What you have to do —
This exercise calls for the line with "X193040000Y-87630000D01*", the line with "X229735000Y-84760000D01*", and all lines between them in the material below, output exactly and with no other lines.

Source information —

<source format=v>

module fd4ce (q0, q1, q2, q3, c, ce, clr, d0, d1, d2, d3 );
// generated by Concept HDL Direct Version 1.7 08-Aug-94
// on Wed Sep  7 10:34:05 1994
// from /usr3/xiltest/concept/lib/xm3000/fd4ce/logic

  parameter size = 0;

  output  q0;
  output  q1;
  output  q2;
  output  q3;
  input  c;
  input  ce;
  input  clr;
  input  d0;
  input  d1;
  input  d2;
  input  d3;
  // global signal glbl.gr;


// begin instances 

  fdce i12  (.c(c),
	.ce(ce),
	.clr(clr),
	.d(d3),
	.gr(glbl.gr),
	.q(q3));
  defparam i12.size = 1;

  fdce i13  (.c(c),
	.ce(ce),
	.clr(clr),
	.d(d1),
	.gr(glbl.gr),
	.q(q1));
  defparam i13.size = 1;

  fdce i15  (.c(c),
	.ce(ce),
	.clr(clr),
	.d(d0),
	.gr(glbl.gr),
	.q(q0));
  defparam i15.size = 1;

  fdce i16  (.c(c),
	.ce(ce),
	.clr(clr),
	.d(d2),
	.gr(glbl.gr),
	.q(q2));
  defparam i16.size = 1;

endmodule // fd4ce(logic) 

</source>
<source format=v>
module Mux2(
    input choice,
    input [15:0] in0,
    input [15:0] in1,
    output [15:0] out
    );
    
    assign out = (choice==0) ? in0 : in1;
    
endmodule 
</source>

==

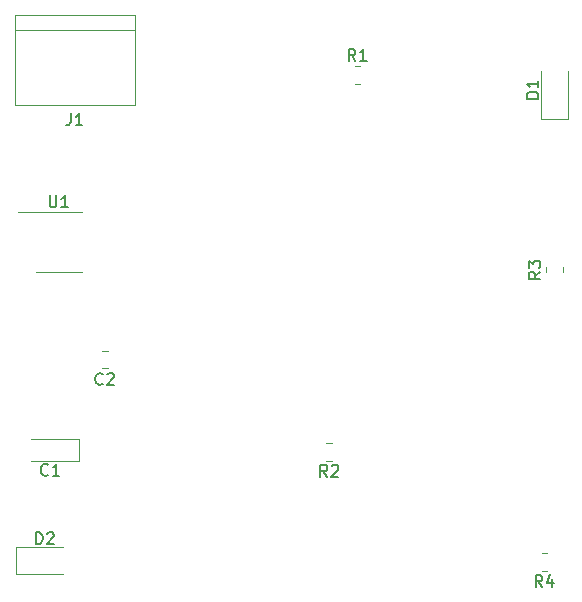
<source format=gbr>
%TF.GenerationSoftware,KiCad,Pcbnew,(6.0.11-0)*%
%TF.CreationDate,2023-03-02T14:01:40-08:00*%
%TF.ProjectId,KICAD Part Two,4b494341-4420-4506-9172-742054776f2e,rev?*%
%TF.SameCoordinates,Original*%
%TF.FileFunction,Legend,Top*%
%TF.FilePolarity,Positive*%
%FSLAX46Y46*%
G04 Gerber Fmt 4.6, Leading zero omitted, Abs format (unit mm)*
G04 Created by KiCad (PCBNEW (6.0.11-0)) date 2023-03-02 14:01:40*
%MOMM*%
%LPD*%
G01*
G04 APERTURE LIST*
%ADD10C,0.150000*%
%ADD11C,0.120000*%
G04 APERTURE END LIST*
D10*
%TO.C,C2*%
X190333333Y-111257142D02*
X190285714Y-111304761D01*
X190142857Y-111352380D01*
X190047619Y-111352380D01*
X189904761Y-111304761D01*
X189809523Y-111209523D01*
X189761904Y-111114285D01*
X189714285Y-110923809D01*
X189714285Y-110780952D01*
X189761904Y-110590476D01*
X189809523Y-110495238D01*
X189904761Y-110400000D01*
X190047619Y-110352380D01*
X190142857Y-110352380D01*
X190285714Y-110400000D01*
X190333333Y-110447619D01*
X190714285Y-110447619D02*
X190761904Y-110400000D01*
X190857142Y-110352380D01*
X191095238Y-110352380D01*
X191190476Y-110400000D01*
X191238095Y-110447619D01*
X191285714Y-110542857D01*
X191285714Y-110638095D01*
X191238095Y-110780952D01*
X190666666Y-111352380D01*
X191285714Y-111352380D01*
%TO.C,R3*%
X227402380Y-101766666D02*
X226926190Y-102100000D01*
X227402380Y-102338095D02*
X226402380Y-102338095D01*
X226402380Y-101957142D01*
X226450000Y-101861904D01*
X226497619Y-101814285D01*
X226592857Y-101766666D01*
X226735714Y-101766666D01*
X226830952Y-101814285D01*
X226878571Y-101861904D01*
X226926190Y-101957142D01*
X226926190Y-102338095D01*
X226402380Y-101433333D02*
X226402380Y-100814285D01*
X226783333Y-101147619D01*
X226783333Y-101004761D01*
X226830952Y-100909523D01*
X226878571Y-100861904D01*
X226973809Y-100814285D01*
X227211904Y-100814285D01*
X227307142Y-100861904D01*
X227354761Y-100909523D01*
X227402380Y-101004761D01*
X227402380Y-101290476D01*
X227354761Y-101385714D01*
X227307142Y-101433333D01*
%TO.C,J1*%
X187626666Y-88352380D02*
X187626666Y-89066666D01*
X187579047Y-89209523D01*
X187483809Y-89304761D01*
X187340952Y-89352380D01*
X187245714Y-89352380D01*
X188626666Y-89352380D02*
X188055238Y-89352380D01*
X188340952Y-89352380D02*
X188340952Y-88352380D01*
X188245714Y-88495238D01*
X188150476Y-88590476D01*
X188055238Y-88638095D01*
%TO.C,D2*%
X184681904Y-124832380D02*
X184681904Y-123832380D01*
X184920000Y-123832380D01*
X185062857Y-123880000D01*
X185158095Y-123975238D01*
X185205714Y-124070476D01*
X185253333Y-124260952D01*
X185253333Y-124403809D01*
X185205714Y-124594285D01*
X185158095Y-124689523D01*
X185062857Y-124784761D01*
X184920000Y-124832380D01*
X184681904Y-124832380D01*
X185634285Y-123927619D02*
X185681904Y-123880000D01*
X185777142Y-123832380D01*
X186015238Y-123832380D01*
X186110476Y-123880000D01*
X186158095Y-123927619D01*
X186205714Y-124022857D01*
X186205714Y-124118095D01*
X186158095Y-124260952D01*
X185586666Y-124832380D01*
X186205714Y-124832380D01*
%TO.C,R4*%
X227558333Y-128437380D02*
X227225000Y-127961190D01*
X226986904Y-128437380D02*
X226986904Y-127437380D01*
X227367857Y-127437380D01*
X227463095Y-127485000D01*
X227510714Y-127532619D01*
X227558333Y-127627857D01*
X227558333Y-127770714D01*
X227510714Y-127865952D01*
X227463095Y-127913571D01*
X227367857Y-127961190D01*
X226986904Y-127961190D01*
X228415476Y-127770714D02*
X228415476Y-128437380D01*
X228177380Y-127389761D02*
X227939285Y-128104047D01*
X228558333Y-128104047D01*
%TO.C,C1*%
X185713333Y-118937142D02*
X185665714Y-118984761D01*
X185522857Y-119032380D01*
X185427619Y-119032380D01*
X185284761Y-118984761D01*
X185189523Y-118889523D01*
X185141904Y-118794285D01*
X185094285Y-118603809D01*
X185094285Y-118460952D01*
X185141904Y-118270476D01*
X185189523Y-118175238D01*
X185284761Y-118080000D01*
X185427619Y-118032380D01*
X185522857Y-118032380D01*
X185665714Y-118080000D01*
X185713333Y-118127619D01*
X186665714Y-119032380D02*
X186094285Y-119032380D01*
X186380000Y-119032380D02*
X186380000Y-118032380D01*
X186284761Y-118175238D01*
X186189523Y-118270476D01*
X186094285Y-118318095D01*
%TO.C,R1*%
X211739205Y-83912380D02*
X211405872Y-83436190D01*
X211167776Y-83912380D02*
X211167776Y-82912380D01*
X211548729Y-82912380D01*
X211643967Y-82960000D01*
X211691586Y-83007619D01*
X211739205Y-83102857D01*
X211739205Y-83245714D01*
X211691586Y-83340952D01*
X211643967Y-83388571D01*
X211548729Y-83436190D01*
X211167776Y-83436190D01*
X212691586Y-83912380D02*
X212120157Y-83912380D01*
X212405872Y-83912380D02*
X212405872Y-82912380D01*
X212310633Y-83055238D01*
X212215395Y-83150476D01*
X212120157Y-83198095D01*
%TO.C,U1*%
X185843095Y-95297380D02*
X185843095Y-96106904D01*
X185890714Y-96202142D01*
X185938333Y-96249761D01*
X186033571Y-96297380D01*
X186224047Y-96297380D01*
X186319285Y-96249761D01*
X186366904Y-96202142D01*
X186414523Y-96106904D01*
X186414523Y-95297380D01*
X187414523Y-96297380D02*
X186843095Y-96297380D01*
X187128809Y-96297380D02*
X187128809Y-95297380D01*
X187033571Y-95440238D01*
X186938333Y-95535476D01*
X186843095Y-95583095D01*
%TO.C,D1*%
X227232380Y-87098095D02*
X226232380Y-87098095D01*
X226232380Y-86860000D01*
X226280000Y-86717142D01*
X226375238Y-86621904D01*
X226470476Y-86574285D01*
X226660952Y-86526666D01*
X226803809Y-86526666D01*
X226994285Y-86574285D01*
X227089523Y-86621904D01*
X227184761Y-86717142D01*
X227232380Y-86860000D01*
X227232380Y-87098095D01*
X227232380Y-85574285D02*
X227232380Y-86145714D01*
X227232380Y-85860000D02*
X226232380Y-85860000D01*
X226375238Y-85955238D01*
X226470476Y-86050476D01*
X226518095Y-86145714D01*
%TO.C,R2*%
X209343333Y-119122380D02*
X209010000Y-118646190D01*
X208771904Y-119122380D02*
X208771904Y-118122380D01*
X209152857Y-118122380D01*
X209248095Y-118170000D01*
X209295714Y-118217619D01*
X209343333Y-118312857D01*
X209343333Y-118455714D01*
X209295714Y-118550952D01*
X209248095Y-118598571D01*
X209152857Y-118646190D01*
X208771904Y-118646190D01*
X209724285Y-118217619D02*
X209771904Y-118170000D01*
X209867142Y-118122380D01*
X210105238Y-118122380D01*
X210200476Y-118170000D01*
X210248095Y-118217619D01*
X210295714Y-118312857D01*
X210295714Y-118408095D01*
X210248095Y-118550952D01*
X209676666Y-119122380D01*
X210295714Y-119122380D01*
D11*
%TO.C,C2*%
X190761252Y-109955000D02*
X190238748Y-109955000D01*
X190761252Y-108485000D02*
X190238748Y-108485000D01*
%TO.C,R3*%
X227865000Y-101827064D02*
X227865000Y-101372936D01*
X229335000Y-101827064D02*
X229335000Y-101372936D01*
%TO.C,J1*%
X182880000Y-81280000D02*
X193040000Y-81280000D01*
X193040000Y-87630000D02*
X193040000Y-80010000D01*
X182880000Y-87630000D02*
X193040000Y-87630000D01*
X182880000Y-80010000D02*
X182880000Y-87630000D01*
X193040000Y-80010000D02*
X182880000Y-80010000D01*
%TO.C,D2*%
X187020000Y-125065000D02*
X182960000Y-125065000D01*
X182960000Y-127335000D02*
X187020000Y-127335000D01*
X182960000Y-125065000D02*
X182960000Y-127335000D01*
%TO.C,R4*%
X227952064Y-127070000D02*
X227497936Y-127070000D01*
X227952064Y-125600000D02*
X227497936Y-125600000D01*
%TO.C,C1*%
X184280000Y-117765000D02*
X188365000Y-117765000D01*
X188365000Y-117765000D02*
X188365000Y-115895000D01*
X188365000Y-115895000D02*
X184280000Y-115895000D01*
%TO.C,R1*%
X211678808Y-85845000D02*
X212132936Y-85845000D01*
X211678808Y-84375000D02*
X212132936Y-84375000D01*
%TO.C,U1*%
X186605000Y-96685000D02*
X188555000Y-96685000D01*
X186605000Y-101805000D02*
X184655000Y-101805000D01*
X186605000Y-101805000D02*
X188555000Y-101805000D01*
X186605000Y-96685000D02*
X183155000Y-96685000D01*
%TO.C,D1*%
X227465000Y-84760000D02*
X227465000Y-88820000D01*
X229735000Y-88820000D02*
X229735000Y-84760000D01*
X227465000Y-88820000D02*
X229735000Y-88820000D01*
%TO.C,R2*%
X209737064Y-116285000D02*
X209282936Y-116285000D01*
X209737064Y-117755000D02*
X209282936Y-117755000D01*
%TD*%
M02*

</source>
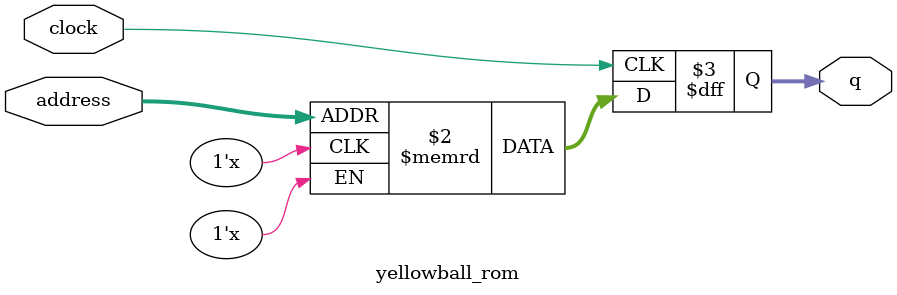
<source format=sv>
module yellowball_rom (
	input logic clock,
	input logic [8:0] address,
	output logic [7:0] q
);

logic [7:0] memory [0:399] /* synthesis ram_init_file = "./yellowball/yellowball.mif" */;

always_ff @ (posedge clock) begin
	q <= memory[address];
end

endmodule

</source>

...

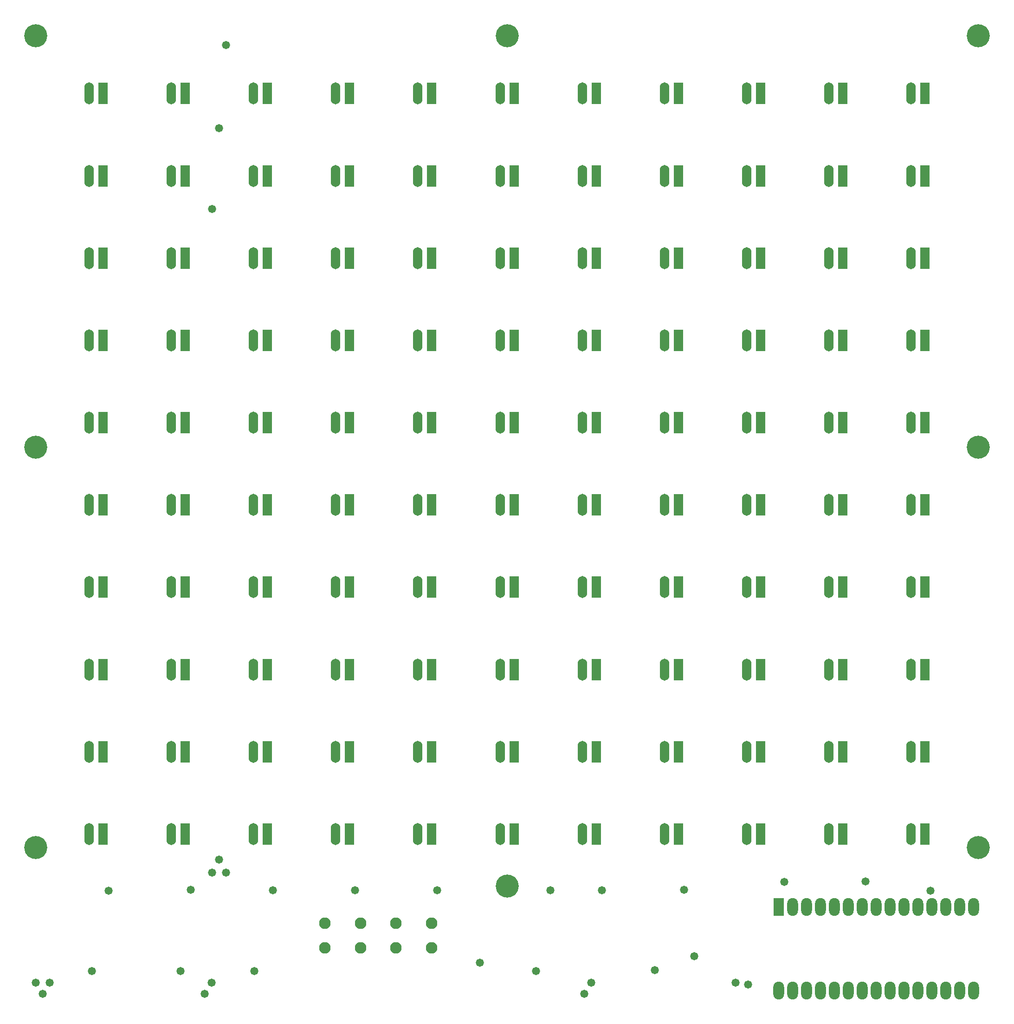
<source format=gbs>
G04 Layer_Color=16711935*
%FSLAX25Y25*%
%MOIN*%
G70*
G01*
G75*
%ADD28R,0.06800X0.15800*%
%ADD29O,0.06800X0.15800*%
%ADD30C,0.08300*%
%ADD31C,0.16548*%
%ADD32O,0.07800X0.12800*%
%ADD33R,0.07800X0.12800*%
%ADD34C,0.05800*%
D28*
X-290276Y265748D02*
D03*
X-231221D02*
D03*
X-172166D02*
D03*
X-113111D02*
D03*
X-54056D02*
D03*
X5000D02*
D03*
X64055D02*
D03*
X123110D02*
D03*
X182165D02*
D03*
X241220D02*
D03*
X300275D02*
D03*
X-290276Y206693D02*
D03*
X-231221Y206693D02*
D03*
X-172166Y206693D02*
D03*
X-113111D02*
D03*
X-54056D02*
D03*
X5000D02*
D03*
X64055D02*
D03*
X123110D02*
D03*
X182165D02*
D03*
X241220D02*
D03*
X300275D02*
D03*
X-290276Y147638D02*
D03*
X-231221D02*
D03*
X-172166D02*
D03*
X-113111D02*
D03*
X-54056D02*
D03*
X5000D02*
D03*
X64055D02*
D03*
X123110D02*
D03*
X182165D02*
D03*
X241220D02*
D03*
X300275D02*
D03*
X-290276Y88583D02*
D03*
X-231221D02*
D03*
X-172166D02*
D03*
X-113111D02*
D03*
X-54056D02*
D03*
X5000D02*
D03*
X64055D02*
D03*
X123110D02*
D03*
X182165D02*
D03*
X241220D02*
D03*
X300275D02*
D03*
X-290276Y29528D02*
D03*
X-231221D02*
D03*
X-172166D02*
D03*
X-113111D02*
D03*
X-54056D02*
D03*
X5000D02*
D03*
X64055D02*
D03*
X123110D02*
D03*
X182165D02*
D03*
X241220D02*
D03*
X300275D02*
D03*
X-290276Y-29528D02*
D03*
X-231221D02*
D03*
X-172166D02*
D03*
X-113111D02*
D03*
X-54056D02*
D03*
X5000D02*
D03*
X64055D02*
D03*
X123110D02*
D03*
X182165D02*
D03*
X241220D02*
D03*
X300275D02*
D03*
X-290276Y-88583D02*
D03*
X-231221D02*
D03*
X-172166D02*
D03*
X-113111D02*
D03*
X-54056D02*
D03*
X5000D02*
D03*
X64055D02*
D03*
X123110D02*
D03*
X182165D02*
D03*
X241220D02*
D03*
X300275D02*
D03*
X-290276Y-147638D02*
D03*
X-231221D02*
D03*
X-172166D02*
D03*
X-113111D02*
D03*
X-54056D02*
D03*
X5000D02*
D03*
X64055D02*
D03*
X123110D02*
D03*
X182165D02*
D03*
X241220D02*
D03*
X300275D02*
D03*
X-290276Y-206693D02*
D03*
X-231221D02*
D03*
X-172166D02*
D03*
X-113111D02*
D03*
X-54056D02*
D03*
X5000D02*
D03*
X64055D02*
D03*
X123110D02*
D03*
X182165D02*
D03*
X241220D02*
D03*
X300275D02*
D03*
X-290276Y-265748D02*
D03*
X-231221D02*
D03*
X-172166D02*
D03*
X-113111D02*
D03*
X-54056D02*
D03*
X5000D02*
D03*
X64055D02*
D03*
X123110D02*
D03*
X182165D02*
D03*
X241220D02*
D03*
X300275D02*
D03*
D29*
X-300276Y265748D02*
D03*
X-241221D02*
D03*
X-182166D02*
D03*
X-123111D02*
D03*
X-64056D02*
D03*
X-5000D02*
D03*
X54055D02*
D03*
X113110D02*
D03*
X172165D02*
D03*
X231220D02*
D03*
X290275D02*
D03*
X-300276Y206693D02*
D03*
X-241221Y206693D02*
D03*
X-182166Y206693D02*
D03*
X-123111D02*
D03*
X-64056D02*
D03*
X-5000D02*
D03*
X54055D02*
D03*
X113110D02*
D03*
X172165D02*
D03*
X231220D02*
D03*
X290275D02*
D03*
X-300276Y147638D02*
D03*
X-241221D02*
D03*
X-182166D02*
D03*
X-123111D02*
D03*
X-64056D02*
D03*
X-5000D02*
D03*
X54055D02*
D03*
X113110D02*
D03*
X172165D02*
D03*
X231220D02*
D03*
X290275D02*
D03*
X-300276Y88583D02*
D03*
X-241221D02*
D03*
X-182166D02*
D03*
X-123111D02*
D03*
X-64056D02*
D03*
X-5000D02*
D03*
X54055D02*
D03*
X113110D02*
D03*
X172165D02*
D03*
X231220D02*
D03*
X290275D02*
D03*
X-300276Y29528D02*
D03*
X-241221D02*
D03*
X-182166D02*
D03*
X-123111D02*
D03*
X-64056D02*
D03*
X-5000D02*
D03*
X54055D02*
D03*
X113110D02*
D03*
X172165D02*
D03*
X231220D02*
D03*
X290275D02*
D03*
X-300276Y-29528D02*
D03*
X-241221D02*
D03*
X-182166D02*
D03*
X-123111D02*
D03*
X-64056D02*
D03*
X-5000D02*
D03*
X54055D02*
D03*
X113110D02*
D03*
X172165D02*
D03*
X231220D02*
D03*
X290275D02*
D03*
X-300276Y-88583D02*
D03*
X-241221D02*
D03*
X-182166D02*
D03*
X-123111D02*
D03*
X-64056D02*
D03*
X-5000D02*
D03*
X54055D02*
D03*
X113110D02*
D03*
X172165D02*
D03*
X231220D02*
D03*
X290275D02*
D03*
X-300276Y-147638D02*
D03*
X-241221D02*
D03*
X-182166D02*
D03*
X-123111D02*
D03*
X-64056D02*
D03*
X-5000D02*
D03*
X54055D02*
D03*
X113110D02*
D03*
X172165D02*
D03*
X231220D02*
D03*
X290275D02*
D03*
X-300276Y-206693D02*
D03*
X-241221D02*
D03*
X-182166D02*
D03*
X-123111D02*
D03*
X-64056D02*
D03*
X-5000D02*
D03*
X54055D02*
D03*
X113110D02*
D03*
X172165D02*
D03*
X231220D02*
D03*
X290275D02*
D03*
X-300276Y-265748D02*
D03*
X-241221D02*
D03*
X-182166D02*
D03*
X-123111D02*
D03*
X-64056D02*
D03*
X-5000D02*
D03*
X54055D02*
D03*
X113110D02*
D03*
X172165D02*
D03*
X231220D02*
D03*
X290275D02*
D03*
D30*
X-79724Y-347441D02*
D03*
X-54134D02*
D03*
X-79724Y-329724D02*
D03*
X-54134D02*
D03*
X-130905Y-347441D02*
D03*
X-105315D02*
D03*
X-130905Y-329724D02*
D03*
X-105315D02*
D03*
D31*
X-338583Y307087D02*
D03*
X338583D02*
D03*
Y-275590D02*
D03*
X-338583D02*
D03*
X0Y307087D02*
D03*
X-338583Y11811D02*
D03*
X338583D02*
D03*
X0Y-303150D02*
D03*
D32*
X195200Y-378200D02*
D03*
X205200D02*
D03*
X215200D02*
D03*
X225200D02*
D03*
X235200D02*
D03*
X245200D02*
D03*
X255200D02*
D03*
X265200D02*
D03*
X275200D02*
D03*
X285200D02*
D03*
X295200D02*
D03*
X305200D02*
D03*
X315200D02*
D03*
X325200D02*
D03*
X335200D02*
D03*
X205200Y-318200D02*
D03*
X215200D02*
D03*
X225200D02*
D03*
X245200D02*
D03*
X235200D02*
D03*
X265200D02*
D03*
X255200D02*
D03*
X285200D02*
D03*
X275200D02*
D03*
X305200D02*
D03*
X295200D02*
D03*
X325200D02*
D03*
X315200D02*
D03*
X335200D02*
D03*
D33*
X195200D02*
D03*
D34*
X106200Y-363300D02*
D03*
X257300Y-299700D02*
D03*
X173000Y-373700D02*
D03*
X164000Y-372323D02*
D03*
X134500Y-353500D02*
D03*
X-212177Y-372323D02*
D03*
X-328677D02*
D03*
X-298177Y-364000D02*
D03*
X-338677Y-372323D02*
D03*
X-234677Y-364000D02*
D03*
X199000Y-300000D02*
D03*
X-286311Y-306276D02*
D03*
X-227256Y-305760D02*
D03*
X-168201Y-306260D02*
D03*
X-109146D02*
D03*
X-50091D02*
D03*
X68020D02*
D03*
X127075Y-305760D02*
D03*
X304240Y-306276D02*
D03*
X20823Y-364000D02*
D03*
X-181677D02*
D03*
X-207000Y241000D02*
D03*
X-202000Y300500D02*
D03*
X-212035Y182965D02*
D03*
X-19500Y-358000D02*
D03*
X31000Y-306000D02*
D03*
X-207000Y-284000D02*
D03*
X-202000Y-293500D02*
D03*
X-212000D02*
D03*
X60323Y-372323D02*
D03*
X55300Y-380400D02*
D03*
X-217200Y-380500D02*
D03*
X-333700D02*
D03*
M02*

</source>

Result —
X193040000Y-87630000D01*
X182880000Y-80010000D02*
X182880000Y-87630000D01*
X193040000Y-80010000D02*
X182880000Y-80010000D01*
%TO.C,D2*%
X187020000Y-125065000D02*
X182960000Y-125065000D01*
X182960000Y-127335000D02*
X187020000Y-127335000D01*
X182960000Y-125065000D02*
X182960000Y-127335000D01*
%TO.C,R4*%
X227952064Y-127070000D02*
X227497936Y-127070000D01*
X227952064Y-125600000D02*
X227497936Y-125600000D01*
%TO.C,C1*%
X184280000Y-117765000D02*
X188365000Y-117765000D01*
X188365000Y-117765000D02*
X188365000Y-115895000D01*
X188365000Y-115895000D02*
X184280000Y-115895000D01*
%TO.C,R1*%
X211678808Y-85845000D02*
X212132936Y-85845000D01*
X211678808Y-84375000D02*
X212132936Y-84375000D01*
%TO.C,U1*%
X186605000Y-96685000D02*
X188555000Y-96685000D01*
X186605000Y-101805000D02*
X184655000Y-101805000D01*
X186605000Y-101805000D02*
X188555000Y-101805000D01*
X186605000Y-96685000D02*
X183155000Y-96685000D01*
%TO.C,D1*%
X227465000Y-84760000D02*
X227465000Y-88820000D01*
X229735000Y-88820000D02*
X229735000Y-84760000D01*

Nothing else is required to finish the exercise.